Triestina 2012-Levico, Gasperutti: "Unione sfortunata"
Una Triestina 2012, diciamo, in credito con la fortuna esce sconfitta dal campo, pur avendo dominato la partita.
Non si può dire che la sorte sia stata benigna con gli alabardati, che specialmente nella ripresa hanno giocato nella metà campo del Levico e per lunghi tratti hanno costretto i veneti a rinchiudersi nella loro area, sparacchiando i palloni alla rinfusa. Il Levico ha fatto la sua partita nella prima frazione, infoltendo il centrocampo, dove aveva la superiorità numerica e con la regia del bravo Pancheri è riuscito a fare un discreto possesso palla che gli ha consentito di rendersi pericoloso in un paio di occasioni con Calvi e Baido, due attaccanti abili e veloci.
In questo periodo hanno sfruttato due gravi errori difensivi della Triestina, che ha subito a cavallo della mezz’ora, due reti in rapida successione: una su angolo con l’uomo libero di deviare sottomisura senza bisogno di staccare e la seconda con una incursione centrale che ha permesso a Baido di segnare indisturbato davanti all’incolpevole Bonin.
Per tutto il resto della gara, i veneti hanno traccheggiato con calma assoluta, badando a non scoprirsi, mentre il forcing della Triestina li ha costretti a sagaci perdite di tempo, utili per spezzare il ritmo. Non si può dire che abbiano rubato nulla, hanno fatto semplicemente la gara che è stata loro consentita di fare, dalla Triestina e dalla terna, né più né meno, sfruttando abilmente le uniche occasioni da rete che hanno avuto.
La Triestina è partita molto bene, giocando piacevolmente con aperture sulle ali, dove trovavano spazi perché il centrocampo era intasato. Mattielig ha giocato molto bene dirigendo la squadra, finchè ne ha avuta, per poi calare alla distanza; Zanardo sempre un po' troppo individualista e Kabine, abile col pallone tra i piedi, hanno sostenuto l’attacco che era formato da Zubin e Solinas, filtrando più volte tra le fitte maglie dei veneti, ma non trovando mai lo spazio per il tiro risolutivo.

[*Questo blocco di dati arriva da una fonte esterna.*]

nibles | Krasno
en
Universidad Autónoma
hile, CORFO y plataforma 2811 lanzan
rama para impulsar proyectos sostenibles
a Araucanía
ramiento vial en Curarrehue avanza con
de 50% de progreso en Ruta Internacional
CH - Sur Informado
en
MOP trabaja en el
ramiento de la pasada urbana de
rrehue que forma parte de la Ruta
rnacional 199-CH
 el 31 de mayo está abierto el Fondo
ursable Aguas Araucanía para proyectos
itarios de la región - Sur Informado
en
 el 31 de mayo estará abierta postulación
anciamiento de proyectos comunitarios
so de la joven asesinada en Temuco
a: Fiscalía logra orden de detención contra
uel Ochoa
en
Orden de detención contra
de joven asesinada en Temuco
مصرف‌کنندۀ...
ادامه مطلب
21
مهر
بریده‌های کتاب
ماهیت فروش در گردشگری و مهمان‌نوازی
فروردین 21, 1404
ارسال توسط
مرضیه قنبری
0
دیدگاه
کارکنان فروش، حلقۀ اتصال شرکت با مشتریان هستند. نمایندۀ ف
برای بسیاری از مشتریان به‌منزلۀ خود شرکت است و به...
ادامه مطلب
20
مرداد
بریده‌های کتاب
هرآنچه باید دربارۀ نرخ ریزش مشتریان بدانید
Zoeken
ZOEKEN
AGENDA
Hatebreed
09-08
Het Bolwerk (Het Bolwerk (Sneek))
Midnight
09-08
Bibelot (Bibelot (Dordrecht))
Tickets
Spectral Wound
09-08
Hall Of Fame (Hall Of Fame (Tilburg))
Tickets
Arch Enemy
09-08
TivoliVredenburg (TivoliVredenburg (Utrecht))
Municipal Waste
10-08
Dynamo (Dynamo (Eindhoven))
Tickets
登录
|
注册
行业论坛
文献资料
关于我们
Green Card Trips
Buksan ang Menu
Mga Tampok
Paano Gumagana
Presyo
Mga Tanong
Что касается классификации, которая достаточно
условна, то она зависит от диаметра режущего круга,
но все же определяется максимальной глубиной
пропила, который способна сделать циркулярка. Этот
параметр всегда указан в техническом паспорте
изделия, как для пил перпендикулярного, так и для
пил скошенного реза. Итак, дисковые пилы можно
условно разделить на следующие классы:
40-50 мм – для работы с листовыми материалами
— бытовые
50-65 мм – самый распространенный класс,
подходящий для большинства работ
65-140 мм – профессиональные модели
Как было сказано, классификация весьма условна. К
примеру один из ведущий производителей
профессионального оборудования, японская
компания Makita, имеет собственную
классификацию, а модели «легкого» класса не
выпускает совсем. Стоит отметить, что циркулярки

In difesa buona la prova di Crosato, anche se sulla seconda rete è stato sorpreso dal passaggio filtrante, che ha liberato sulla sinistra Baido. Buono l’esordio di Andjelkovic esperto e tranquillo, che sicuramente con il maggiore affiatamento necessario darà sicurezza a tutto il reparto; inoperoso Bonin.
Dopo le due reti, gli alabardati hanno spinto con continuità, ma sono stati decisamente sfortunati: il portiere avversario ha tolto dalla sua porta due palloni con due interventi prodigiosi, Zubin s’è visto annullare due reti per fuorigioco; la prima molto distante dal mio posto di osservazione, poteva starci, ma la seconda, visto lo sviluppo dell’azione e l’incornata in corsa del centravanti è perlomeno molto dubbia. Oltre a queste occasioni, verso la fine del primo tempo, c’è stata un’azione controversa con l’arbitro che ha indicato il dischetto, per poi ritornare sulla decisione e concedere un fuorigioco che ai più era sfuggito.
Non è stata fortunata la Triestina, soprattutto nella ripresa, quando si è giocato ad una porta. Lotti ha inserito a centrocampo Miani al posto di Solinas dando più equilibrio alla squadra che si è prodotta in un forcing asfissiante, con azioni a getto continuo, che data l’area di rigore intasata da almeno 9 avversari, produceva innumerevoli batti e ribatti, con corner a getto continuo, che non trovavano mai la gamba amica o la deviazione fortunata. Innumerevoli i tiri sferrati dai triestini, ma la porta è stata violata solamente da uno splendido gol di testa di Kabine, dopo una bella azione sulla destra con cross e stacco vincente.
La Triestina ha giocato la partita migliore tra quelle viste al Rocco, ma il risultato è stato ancora negativo; comunque giocando così, con un assetto definito e col recupero anche di Proia, i risultati arriveranno sicuramente. Intanto rispetto alla squadra di Masitto, questa riproposta da Lotti è molto più equilibrata e manovriera e a tratti ha svolto anche un gioco piacevole a vedersi, restano sempre però, alcune letali disattenzioni che stavolta sono state pagate a caro prezzo.